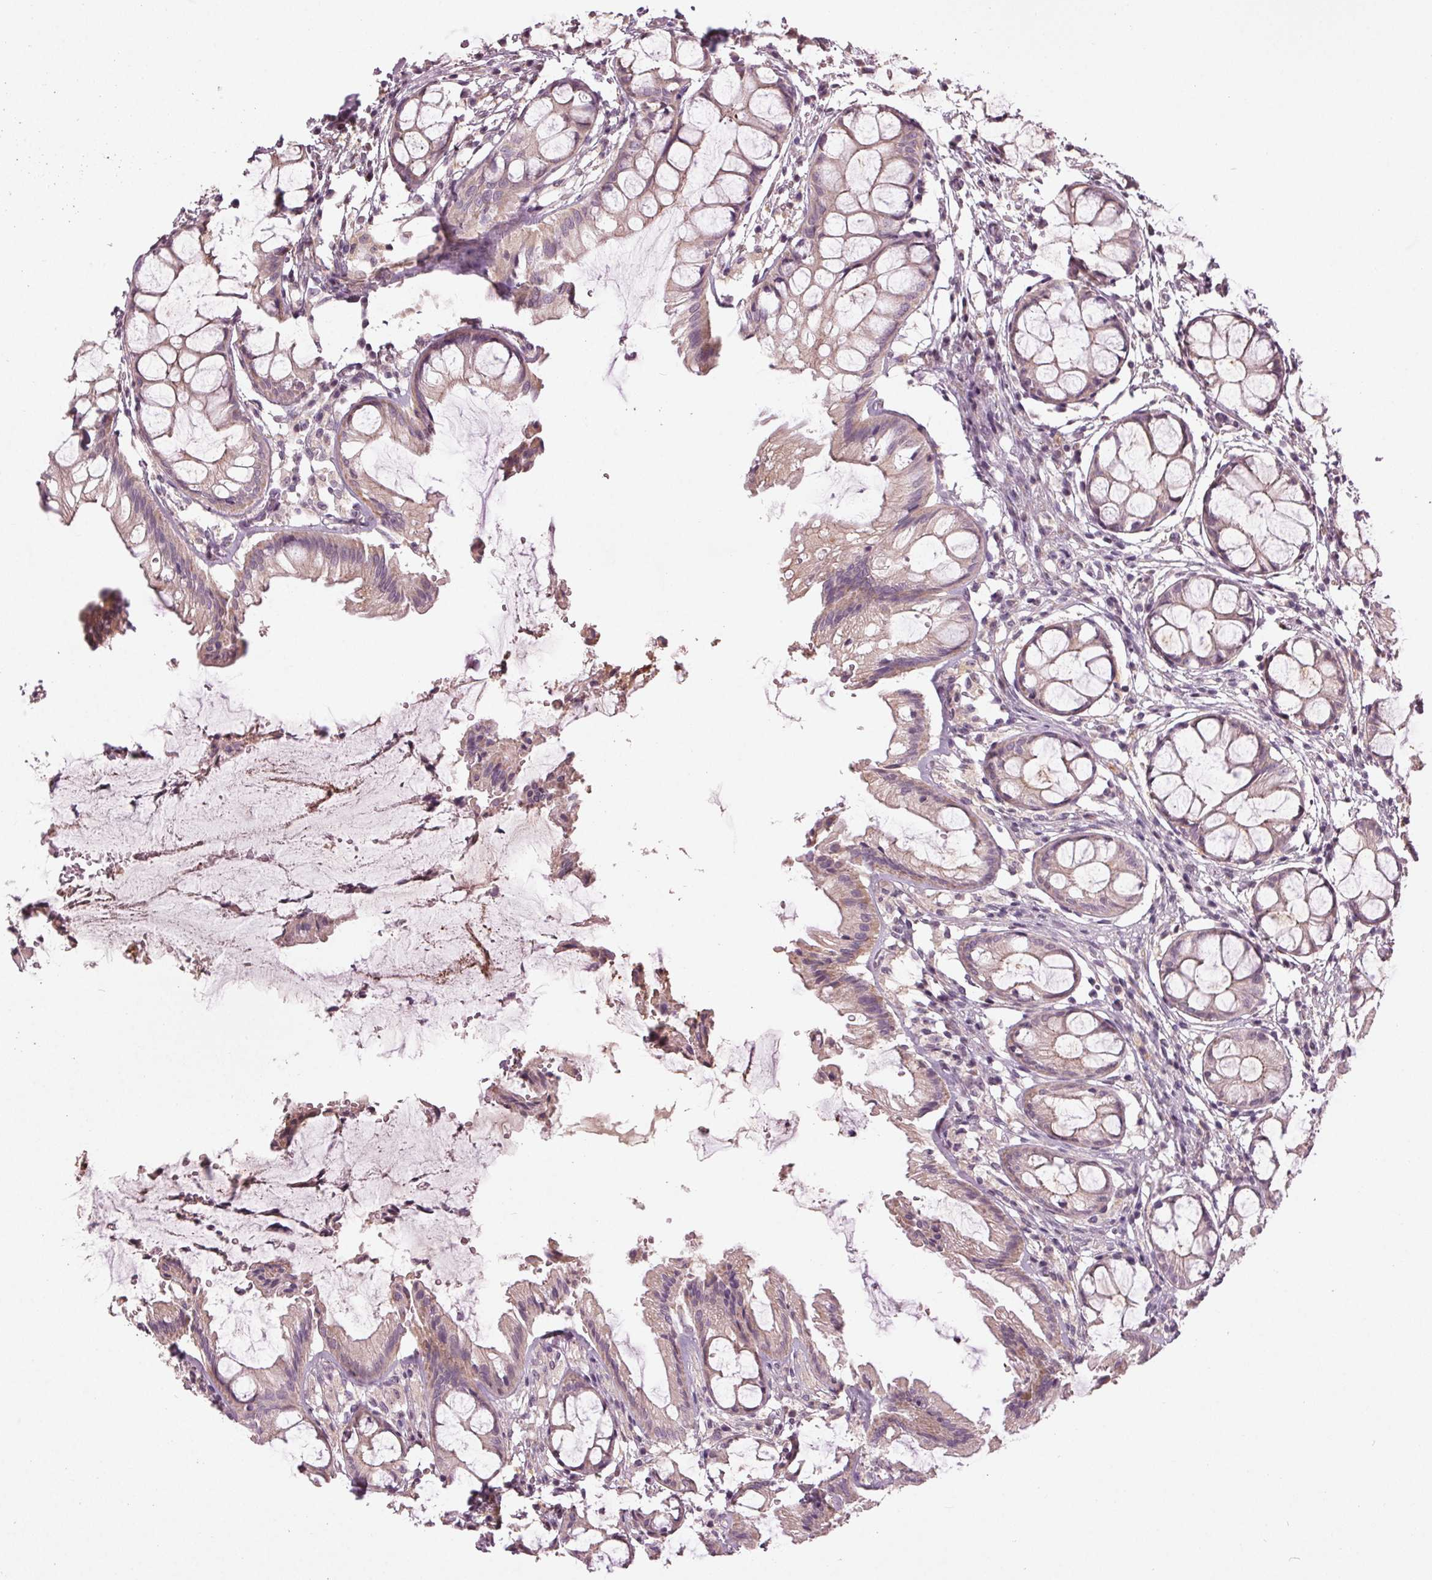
{"staining": {"intensity": "weak", "quantity": "<25%", "location": "cytoplasmic/membranous"}, "tissue": "rectum", "cell_type": "Glandular cells", "image_type": "normal", "snomed": [{"axis": "morphology", "description": "Normal tissue, NOS"}, {"axis": "topography", "description": "Rectum"}], "caption": "High power microscopy histopathology image of an immunohistochemistry histopathology image of unremarkable rectum, revealing no significant expression in glandular cells. (Brightfield microscopy of DAB immunohistochemistry at high magnification).", "gene": "ZNF605", "patient": {"sex": "female", "age": 62}}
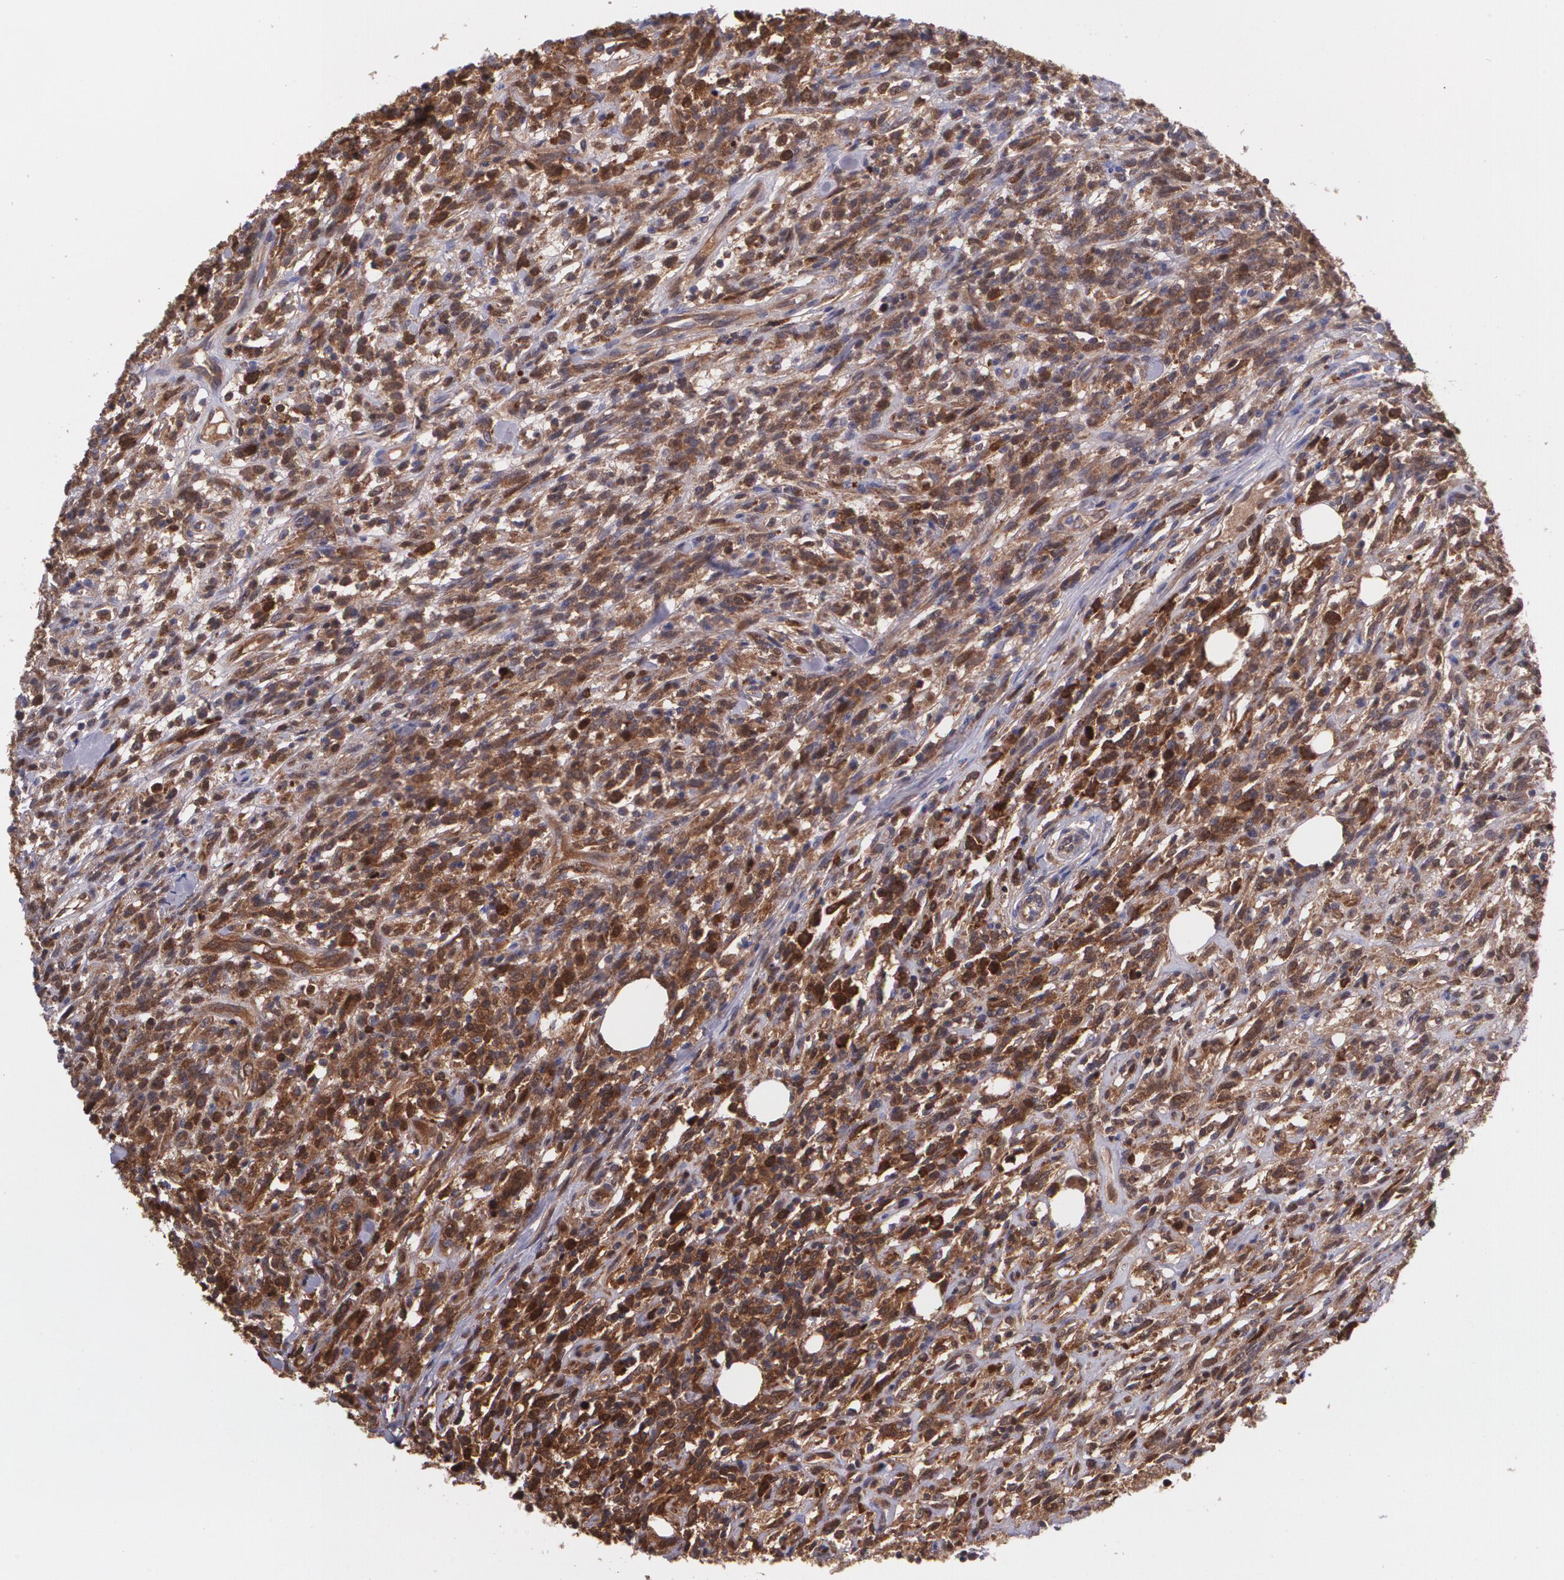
{"staining": {"intensity": "strong", "quantity": ">75%", "location": "cytoplasmic/membranous"}, "tissue": "lymphoma", "cell_type": "Tumor cells", "image_type": "cancer", "snomed": [{"axis": "morphology", "description": "Malignant lymphoma, non-Hodgkin's type, High grade"}, {"axis": "topography", "description": "Lymph node"}], "caption": "Lymphoma was stained to show a protein in brown. There is high levels of strong cytoplasmic/membranous positivity in approximately >75% of tumor cells.", "gene": "HSPH1", "patient": {"sex": "female", "age": 73}}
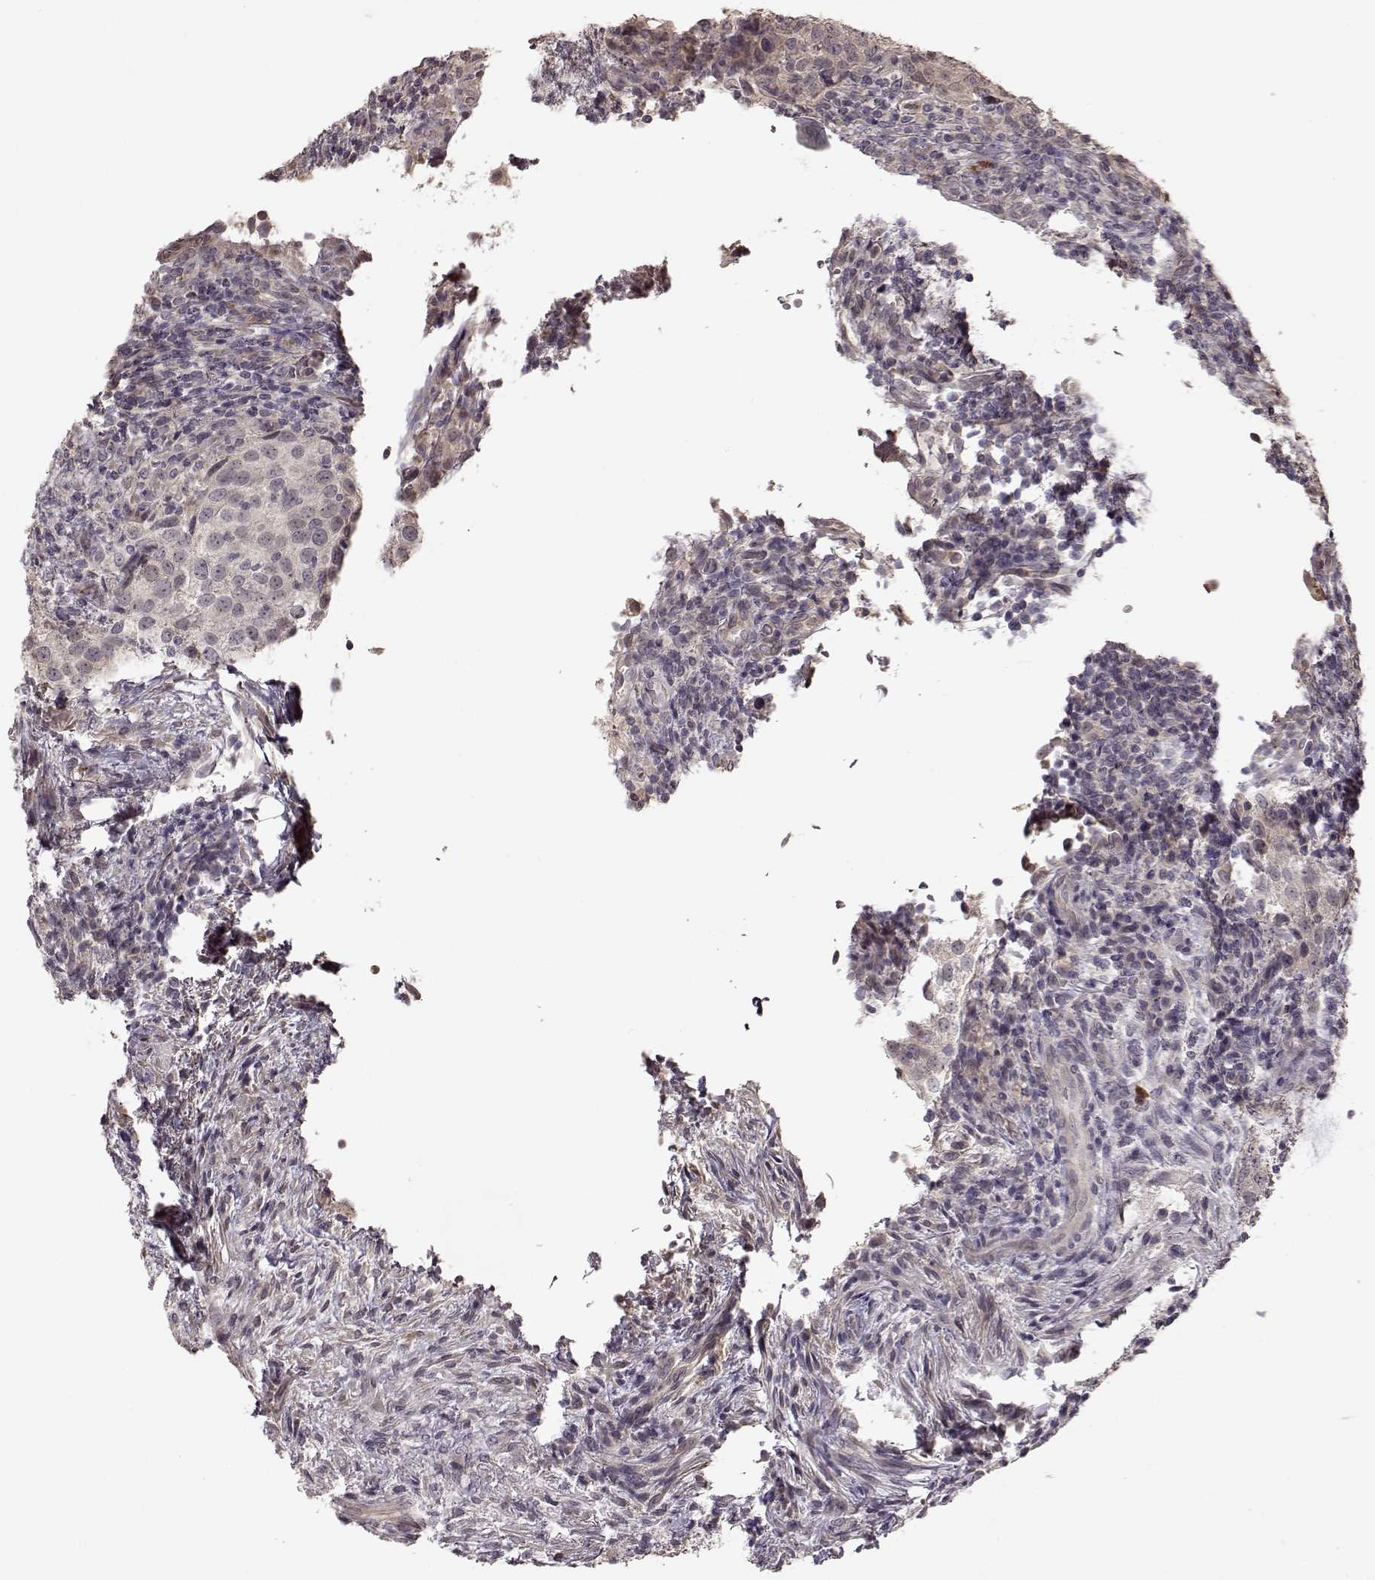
{"staining": {"intensity": "negative", "quantity": "none", "location": "none"}, "tissue": "urothelial cancer", "cell_type": "Tumor cells", "image_type": "cancer", "snomed": [{"axis": "morphology", "description": "Urothelial carcinoma, High grade"}, {"axis": "topography", "description": "Urinary bladder"}], "caption": "The immunohistochemistry micrograph has no significant positivity in tumor cells of urothelial cancer tissue.", "gene": "CRB1", "patient": {"sex": "female", "age": 78}}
---------------
#### EXERCISE AIM
Set down all the lines above exactly as they appear, with no pictures.

#### EXERCISE ANSWER
{"staining": {"intensity": "weak", "quantity": "<25%", "location": "cytoplasmic/membranous"}, "tissue": "rectum", "cell_type": "Glandular cells", "image_type": "normal", "snomed": [{"axis": "morphology", "description": "Normal tissue, NOS"}, {"axis": "topography", "description": "Rectum"}], "caption": "High power microscopy histopathology image of an immunohistochemistry histopathology image of unremarkable rectum, revealing no significant expression in glandular cells. (Brightfield microscopy of DAB immunohistochemistry at high magnification).", "gene": "ZNF605", "patient": {"sex": "female", "age": 62}}
{"staining": {"intensity": "strong", "quantity": ">75%", "location": "cytoplasmic/membranous"}, "tissue": "lymphoma", "cell_type": "Tumor cells", "image_type": "cancer", "snomed": [{"axis": "morphology", "description": "Malignant lymphoma, non-Hodgkin's type, High grade"}, {"axis": "topography", "description": "Lymph node"}], "caption": "Lymphoma was stained to show a protein in brown. There is high levels of strong cytoplasmic/membranous positivity in approximately >75% of tumor cells.", "gene": "HSPH1", "patient": {"sex": "female", "age": 73}}
{"staining": {"intensity": "negative", "quantity": "none", "location": "none"}, "tissue": "urothelial cancer", "cell_type": "Tumor cells", "image_type": "cancer", "snomed": [{"axis": "morphology", "description": "Urothelial carcinoma, High grade"}, {"axis": "topography", "description": "Urinary bladder"}], "caption": "The immunohistochemistry micrograph has no significant positivity in tumor cells of urothelial cancer tissue.", "gene": "CRB1", "patient": {"sex": "female", "age": 78}}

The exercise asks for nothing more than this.